Erfolgsgeschichte hat auch Ecken und Kanten
Aber auch in der Aufstiegsgeschichte von Würth gab es weniger glanzvolle Aspekte: Einen Betriebsrat gab es bei Würth in Deutschland zum Beispiel bis 2019 nicht. Zwar ohne Schaden für die Belegschaft - die Bezahlung war eher überdurchschnittlich, das Betriebsklima intakt. Doch mit einzelnen Arbeitnehmervertretern lag der Konzern immer mal wieder im Clinch.
Die Chefin der IG Metall in Baden-Württemberg, Barbara Resch, sagte über Würth: "Gerade die heutige Zeit braucht mutige und demokratisch engagierte Unternehmer wie Reinhold Würth." Ein konstruktiver Dialog und gegenseitiger Respekt seien aber entscheidend für das Wohl der Beschäftigten und den langfristigen Erfolg des Unternehmens. "Das gilt auch für Würth."
Generationenwechsel im Schrauben-Imperium
Aus dem Tagesgeschäft ist Würth vor mehr als 30 Jahren ausgestiegen. Bereits damals gehörte die Firma mehreren Stiftungen. Zu oft hatte Würth miterlebt, wie andere Familienunternehmen im Erbgang litten oder zerfielen. Aber auch nach seinem Ausscheiden wachte der Patriarch über die Entwicklung seines Konzerns. Die Geschäftszahlen hatte er stets parat. Er freute sich besonders darüber, dass 2023 die 20-Milliarden-Grenze beim Umsatz geknackt wurde. Aktuell hat der Konzern aber mit der Konjunkturkrise zu kämpfen. Für 2024 rechnete Würth mit weniger Erlös und einem Gewinneinbruch.

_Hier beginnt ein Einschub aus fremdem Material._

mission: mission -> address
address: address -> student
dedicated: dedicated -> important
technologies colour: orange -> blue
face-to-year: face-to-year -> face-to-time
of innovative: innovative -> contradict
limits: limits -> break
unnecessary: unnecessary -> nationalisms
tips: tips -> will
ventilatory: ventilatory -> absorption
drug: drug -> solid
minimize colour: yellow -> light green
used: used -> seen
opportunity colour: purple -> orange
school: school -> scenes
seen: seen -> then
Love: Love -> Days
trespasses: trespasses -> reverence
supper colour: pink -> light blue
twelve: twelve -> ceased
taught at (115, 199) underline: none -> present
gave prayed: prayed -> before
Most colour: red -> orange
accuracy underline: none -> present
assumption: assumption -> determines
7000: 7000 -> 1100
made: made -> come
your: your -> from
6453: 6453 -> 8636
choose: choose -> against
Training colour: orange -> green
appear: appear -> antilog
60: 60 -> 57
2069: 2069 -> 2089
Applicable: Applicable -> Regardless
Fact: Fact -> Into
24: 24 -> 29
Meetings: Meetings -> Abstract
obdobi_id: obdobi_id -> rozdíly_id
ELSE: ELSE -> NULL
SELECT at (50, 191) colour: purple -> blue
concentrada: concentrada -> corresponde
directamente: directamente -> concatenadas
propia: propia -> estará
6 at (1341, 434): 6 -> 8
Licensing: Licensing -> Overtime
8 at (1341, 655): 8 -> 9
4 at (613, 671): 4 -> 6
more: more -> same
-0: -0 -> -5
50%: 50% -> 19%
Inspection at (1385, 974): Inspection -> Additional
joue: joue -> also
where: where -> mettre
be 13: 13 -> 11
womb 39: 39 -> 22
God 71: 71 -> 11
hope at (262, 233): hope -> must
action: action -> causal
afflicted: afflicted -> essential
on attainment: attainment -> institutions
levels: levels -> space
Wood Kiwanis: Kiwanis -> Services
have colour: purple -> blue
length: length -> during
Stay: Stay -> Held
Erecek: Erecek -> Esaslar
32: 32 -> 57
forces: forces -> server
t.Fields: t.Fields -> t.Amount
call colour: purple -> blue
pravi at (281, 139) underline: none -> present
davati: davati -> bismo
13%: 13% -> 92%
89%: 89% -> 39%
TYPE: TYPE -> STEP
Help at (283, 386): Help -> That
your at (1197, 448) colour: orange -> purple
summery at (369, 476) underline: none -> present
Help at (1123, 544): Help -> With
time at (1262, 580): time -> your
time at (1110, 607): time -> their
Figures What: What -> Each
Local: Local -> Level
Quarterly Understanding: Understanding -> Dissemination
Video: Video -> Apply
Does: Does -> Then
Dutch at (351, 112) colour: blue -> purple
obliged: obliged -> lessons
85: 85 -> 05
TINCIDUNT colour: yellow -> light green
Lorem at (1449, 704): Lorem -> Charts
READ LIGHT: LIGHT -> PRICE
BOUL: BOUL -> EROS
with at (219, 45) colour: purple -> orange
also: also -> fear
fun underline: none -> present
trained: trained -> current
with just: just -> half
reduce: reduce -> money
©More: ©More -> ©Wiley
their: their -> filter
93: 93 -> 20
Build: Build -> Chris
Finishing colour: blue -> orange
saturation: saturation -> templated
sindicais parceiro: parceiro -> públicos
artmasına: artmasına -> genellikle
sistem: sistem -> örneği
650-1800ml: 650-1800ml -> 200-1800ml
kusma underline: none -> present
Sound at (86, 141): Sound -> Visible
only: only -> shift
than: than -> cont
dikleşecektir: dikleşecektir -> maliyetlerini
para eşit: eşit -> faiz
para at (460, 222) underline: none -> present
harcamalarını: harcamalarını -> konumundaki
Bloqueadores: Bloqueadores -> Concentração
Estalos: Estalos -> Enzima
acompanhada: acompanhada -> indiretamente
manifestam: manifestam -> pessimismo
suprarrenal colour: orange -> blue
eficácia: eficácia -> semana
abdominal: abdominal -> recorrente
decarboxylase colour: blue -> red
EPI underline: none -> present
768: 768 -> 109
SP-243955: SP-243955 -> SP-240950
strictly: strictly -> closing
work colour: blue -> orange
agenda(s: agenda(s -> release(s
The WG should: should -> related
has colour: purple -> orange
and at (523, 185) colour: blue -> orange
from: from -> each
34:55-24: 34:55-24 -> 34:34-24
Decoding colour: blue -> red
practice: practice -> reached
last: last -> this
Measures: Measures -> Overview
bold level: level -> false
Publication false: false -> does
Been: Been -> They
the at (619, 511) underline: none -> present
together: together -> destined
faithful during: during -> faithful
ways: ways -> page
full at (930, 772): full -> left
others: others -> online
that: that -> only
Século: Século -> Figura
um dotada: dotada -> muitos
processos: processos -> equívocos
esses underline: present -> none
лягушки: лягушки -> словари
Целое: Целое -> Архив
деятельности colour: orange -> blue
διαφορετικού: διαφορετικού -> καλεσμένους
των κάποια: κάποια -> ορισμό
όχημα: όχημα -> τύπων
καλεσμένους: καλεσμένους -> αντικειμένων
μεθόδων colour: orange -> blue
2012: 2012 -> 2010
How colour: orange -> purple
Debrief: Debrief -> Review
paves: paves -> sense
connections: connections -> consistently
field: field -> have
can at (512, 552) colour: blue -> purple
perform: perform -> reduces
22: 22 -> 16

Ganz weg war Würth ohnehin nie: Als Vorsitzender des Stiftungsaufsichtsrats war er an den wichtigen strategischen Weichenstellungen beteiligt. Erst kürzlich - nach mehr als 75 Arbeitsjahren - zog der Familienunternehmer auch hier einen Schlussstrich: Seit Jahresbeginn hat die Enkelgeneration das Sagen. Das Wort des "alten" Würth dürfte zwar weiterhin Gewicht haben in Künzelsau. Groß einmischen wolle er sich aber nicht: "Ich quatsche aus dem Hintergrund vielleicht schon noch ein bisschen rein. Aber ich werde mich zurückhalten".
Sorgen um die Zukunft des Konzerns machte sich Würth zuletzt nicht. Privat wolle er es nun lässiger nehmen und sehr viel privat machen, sagte er. Seinen Geburtstag feiert er einer Sprecherin zufolge im Familienkreis. Ende April soll es außerdem einen Festakt in Künzelsau geben. Gut möglich, dass Reinhold Würth seine Gedanken im Anschluss in seinem Tagebuch notiert. So wie er es in seinem Leben schon oft getan hat.